The genre of paintings combining figures with still life elements was first popularized in Rome by artists like Michelangelo Cerquozzi in the mid-seventeenth century and later found favor in Naples as well. A logical progression was the production of collaborative works, which employed the skills of specialist still life and figure painters. Among the earliest and best known examples of such paintings are the decorative scheme of flowers and putti for two painted mirrors that Carlo Maratti and Mario Nuzzi executed for the Palazzo Colonna at some point after 1654.

Though trained in his native Antwerp as a still life painter, Abraham Brueghel, the son of Jan Brueghel II, departed for Italy in 1649 to complete a commission of nine still life paintings for Prince Antonio Ruffo in Sicily in that year. A decade later, he moved to Rome, married and was admitted to the Compagnia di San Luca. In addition to his independent still life paintings, Brueghel collaborated in Rome with a number of figural painters. Among his most frequent collaborators was the French-born artist Guillaume Courtois, with whom he painted, among other works, a Ceres seated by a fountain attended with putti which was formerly in the collection of The J. Paul Getty Museum, Los Angeles.
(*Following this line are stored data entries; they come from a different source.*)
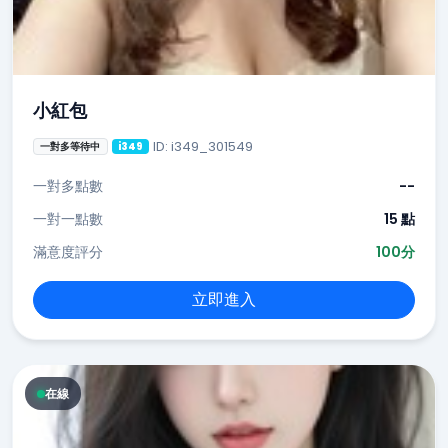
小紅包
ID: i349_301549
一對多等待中
i349
一對多點數
--
一對一點數
15 點
滿意度評分
100分
立即進入
在線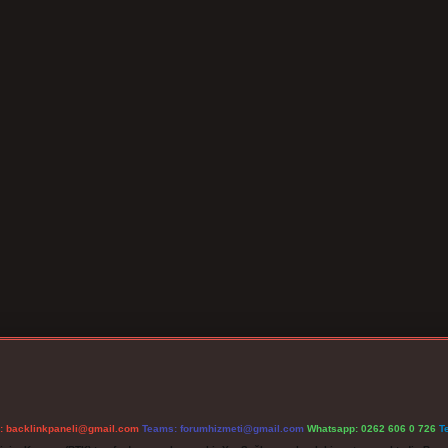
l:
backlinkpaneli@gmail.com
Teams:
forumhizmeti@gmail.com
Whatsapp: 0262 606 0 726
T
John Spike was the first scholar to posit Courtois as the hand responsible for the putti in the present pair of canvases (loc. cit.). Francesco Porzio and Gianluca and Ulisse Bocchi subsequently fully endorsed this line of thought (loc. cit.). Though the final two digits of the date are not entirely legible, the latter scholars have further suggested a date in the 1670s, no doubt before Brueghel settled in Naples around 1675 or a few years earlier. Upon his move south, Brueghel introduced such Flemish-Roman decorative still lifes to the Neapolitan market, often collaborating with the city’s leading painters, including Luca Giordano.